Но Кубик не унимался: «А зачем они?». А Баба Утя опять рукой махнула: « Та несить до Фанасевны». Схватив тяжелую коробку, Кубик, Сом и Гарька помчались огородом к соседке бабы Ути. У Афанасьевны пили чай гости – старушки-двойняшки. Увидев коробку, Афанасьевна ухмыльнулась: «Заговорила-таки у бабы Ути совесть! А то денежки с меня взяла – и молчок. Столько лет!»
А одна из двойняшек всплеснула руками и почему-то заплакала.
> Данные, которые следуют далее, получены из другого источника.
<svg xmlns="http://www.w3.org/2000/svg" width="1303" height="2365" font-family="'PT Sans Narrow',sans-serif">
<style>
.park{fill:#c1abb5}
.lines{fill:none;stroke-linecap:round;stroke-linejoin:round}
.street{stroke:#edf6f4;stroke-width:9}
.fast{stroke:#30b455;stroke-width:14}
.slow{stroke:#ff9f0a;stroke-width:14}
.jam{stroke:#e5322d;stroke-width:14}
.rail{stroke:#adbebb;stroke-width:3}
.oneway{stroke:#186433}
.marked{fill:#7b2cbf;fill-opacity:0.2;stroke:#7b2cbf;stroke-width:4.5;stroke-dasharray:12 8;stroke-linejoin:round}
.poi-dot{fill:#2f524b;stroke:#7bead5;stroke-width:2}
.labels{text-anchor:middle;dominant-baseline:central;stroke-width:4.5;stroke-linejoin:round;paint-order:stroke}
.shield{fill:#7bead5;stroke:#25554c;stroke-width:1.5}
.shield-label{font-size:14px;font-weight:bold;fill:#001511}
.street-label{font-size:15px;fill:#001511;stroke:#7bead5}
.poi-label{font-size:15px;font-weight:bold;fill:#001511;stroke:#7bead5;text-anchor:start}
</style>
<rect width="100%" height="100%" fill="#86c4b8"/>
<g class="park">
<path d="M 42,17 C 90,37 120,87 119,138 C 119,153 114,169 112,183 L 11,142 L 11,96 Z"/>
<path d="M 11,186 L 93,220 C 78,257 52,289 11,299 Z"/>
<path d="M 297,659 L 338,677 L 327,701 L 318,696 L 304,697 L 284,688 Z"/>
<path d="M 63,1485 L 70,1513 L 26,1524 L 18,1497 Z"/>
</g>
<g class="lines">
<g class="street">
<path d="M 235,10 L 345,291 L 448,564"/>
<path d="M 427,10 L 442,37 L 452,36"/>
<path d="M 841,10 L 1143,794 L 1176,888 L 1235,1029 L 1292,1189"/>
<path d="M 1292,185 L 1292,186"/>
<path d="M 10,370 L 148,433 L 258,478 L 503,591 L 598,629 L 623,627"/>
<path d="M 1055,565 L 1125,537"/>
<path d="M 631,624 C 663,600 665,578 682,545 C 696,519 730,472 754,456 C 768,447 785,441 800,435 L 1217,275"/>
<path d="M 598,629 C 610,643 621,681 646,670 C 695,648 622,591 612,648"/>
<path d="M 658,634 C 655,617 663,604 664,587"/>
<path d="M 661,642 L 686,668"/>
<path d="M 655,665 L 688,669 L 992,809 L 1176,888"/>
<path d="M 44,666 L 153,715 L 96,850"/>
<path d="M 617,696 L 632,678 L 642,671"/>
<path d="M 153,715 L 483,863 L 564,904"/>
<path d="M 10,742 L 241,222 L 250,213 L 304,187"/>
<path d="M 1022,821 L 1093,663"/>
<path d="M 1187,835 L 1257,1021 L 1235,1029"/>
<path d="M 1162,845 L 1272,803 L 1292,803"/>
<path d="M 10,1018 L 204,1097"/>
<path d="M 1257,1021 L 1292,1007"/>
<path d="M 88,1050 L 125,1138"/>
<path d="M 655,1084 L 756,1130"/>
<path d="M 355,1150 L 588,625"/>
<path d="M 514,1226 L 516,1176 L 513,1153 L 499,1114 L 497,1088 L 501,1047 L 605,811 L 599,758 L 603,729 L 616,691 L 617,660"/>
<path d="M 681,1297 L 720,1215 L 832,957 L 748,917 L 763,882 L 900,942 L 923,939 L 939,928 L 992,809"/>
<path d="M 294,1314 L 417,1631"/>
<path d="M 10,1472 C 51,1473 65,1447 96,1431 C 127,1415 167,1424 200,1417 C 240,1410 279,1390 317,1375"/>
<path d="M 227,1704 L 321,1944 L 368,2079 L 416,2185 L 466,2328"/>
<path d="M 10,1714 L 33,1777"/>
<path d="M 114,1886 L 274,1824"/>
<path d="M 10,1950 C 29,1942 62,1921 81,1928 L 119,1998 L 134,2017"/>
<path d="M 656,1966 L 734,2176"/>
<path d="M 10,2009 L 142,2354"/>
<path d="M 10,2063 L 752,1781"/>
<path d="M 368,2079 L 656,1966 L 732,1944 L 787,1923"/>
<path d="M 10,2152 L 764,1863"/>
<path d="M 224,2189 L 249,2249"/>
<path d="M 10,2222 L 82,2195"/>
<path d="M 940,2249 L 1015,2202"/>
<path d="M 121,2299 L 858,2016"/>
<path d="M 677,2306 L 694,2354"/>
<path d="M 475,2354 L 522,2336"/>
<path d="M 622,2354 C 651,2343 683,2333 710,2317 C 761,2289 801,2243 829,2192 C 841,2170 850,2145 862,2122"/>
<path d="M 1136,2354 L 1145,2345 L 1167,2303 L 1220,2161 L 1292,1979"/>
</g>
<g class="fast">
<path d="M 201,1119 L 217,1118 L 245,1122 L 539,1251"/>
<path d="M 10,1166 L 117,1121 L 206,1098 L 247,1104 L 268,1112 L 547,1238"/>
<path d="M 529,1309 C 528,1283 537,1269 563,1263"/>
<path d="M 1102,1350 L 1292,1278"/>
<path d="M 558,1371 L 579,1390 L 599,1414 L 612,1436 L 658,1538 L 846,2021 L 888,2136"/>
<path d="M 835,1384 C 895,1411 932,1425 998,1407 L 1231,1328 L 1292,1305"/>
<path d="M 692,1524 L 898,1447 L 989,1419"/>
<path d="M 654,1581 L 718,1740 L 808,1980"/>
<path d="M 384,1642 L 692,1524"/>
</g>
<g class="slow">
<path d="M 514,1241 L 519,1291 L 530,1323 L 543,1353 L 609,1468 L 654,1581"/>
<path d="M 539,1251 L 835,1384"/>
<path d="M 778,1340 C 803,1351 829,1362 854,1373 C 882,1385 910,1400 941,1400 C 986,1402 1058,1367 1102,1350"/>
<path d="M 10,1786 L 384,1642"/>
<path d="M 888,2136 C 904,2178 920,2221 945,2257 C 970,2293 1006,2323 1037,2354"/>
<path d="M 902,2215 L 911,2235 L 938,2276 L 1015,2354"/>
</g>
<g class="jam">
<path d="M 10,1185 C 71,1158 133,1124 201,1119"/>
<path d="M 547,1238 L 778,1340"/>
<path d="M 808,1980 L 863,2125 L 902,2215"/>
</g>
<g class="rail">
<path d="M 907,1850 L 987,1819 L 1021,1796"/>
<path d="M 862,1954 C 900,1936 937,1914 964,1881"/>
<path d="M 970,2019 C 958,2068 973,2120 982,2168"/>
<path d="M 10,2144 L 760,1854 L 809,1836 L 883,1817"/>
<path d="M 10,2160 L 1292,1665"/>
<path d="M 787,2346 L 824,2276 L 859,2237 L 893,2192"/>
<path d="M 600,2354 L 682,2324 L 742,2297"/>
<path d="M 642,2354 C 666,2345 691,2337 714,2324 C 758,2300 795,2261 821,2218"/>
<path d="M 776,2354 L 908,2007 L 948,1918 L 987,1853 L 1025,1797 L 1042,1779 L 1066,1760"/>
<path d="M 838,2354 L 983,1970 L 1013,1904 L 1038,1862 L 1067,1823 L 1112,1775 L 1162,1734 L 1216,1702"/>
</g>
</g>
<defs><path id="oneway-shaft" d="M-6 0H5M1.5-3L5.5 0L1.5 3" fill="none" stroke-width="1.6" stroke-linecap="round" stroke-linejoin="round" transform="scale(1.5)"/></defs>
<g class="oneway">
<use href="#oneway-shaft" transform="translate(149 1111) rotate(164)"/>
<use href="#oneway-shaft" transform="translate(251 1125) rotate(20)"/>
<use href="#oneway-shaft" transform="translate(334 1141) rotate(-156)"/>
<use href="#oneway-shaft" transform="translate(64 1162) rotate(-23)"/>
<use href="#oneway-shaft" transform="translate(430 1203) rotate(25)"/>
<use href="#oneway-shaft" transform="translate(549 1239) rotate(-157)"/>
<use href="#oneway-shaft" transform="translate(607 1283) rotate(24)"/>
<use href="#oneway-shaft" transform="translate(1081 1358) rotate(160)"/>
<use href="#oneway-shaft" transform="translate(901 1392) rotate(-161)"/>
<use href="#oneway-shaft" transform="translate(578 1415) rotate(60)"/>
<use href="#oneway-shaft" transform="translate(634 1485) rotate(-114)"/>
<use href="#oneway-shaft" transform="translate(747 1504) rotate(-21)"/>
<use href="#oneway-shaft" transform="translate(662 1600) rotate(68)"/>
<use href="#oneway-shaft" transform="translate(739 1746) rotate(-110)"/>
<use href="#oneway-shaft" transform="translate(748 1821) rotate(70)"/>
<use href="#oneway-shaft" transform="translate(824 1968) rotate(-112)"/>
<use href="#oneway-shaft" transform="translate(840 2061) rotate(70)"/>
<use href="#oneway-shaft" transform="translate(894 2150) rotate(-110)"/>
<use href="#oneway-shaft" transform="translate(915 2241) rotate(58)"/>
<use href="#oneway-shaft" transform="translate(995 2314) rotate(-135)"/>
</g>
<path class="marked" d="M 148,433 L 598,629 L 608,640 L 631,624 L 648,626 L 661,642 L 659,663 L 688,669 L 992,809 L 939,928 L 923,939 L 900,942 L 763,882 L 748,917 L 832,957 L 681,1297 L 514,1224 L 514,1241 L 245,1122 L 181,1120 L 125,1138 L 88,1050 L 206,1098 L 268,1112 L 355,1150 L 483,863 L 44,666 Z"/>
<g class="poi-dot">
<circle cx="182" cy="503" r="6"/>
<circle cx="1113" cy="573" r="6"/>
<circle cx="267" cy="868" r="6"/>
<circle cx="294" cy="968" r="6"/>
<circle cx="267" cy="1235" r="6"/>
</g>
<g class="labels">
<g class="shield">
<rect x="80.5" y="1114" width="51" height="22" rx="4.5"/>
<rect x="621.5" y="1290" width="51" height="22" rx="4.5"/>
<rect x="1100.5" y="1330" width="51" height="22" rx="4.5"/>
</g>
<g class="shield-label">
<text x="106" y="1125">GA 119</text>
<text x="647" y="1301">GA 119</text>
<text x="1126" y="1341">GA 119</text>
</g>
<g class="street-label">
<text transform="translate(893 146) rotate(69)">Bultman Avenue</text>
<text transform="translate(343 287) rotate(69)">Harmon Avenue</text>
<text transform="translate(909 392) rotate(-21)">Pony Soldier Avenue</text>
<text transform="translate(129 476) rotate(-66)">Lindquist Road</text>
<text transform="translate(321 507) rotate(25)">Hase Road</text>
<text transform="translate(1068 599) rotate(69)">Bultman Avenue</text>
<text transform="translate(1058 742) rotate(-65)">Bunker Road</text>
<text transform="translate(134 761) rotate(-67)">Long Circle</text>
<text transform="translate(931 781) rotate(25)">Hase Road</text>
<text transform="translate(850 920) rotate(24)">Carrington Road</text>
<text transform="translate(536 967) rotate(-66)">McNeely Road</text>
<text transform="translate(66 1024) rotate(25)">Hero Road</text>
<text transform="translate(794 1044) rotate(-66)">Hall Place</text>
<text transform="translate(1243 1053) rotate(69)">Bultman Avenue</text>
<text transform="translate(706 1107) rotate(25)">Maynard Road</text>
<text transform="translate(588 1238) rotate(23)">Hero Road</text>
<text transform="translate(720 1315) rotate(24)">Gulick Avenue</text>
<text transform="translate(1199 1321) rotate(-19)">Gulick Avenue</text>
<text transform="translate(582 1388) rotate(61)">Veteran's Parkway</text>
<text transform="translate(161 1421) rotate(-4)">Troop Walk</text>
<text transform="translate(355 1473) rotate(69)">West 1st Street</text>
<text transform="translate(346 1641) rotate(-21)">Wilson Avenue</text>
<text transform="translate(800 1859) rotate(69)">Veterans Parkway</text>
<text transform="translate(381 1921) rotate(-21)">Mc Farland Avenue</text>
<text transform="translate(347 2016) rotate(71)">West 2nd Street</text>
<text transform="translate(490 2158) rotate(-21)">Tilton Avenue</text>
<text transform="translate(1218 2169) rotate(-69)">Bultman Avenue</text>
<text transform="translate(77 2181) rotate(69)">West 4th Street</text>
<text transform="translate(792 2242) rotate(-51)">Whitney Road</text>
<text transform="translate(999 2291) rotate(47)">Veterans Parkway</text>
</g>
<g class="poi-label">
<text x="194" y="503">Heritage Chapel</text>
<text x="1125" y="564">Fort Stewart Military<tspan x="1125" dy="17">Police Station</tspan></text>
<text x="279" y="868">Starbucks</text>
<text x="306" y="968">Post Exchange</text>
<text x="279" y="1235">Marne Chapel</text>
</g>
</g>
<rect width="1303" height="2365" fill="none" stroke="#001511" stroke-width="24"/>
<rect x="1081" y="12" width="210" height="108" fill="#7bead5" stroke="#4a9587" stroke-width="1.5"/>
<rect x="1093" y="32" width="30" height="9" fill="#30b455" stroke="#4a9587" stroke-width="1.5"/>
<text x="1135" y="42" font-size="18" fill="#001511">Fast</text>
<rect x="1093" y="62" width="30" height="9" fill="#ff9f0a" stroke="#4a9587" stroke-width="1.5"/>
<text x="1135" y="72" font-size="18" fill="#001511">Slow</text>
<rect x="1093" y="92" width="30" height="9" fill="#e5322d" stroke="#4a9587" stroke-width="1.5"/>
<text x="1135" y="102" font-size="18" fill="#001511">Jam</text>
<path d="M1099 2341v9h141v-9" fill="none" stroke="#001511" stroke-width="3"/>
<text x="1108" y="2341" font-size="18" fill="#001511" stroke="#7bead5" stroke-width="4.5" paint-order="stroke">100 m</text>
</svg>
28. ДАВНО ЭТО БЫЛО. Тогда еще колхоз не носил гордого имени Бебешко, а назывался просто «38 километр». Далеко, за гороховым полем, жили две бабушки- двойняшки, которым еще нескоро предстояло стать бабушками. Работали они скотницами, но одна так и продолжала всю жизнь ухаживать за коровами, а другая говорила по-немецки. Как-то так у нее получалось само собой. И в школе-то у них учитель преподавал немецкий только лишь полгода, потом уехал, а другого не прислали; и книжка-то немецкая была всего одна на деревню, автор – Людвиг Фейербах. Но именно этого самого Фейербаха сестричка-двойняшка прочитала от корки до корки, а потом вдруг и сама заговорила со всеми по-немецки. Она поступила сразу на третий курс Института красной филологии, через год на немецком языке написала диссертацию по древним восточным наречиям, но защитить ее не успела, помешали шпионы. Шпионы были всюду: в ученом совете и на заседаниях кафедры, в читальном зале и в отделе пропусков. Они проникли даже в скудную институтскую столовую, да что там говорить: даже швейцар, стороживший галоши, был самый настоящий шпион, расшатывавший храм науки. И в спешке, срочно, пока храм науки еще не рухнул, двойняшка кинулась наверх, через две ступеньки бегом, успеть спасти хоть что-нибудь. В шкафу на чьей-то кафедре ухватила толстую книгу и какую-то тяжелую пластмассовую коробку, напихала полные карманы каталожных карточек. Потом, уже в поезде, разглядела, что карточки эти были пустые, еще не заполненные, а толстая книга оказалась 3-м томом «Капитала» К.Маркса. За 3-й том старичок-водовоз согласился довезти ее до родного колхоза. «Что везешь, дочка?» - поинтересовался из вежливости водовоз, но двойняшка и сама не знала. С тяжелой коробкой в руках она пробиралась пустыми осенними огородами. За поворотом дороги осыпался пожелтевший молодой орех, а рядом темнел чей-то сарай. Скрипнув в темноте, двойняшка приоткрыла дверь сарая и поставила коробку на земляной пол. Потом заберет.
Но не забрала.
А вот кому была радость, так это бабе Уте. Баба Утя уже тогда звалась точно так же, но к ней еще продолжали свататься женихи. Баба Утя от них отмахивалась, но в сарае за дверью делала зарубки, сколько у нее женихов. С утра пораньше зашла она с топором в сарай и чуть не споткнулась о большую коробку, полную глиняных табличек. То-то обрадовалась баба Утя, то-то ей подспорье в хозяйстве привалило: это ведь не хуже черепицы. И полезла баба Утя на крышу, крыть сарай шумерскими табличками. Долго так сарай простоял, очень долго. Но упросила соседка Афанасьевна: продай да продай, погреб крыть нечем. Уговорила. Вздыхая, собрала баба Утя глиняные таблички обратно в пластмассовую коробку, понесла соседке. А тут откуда ни возьмись – председатель: что несешь, показывай. Что за такой за частный сундук в общественном колхозе? Бабе Уте деваться некуда, брякнула первое, что в голове вертелось, о чем сама думала день и ночь: «Приданое!»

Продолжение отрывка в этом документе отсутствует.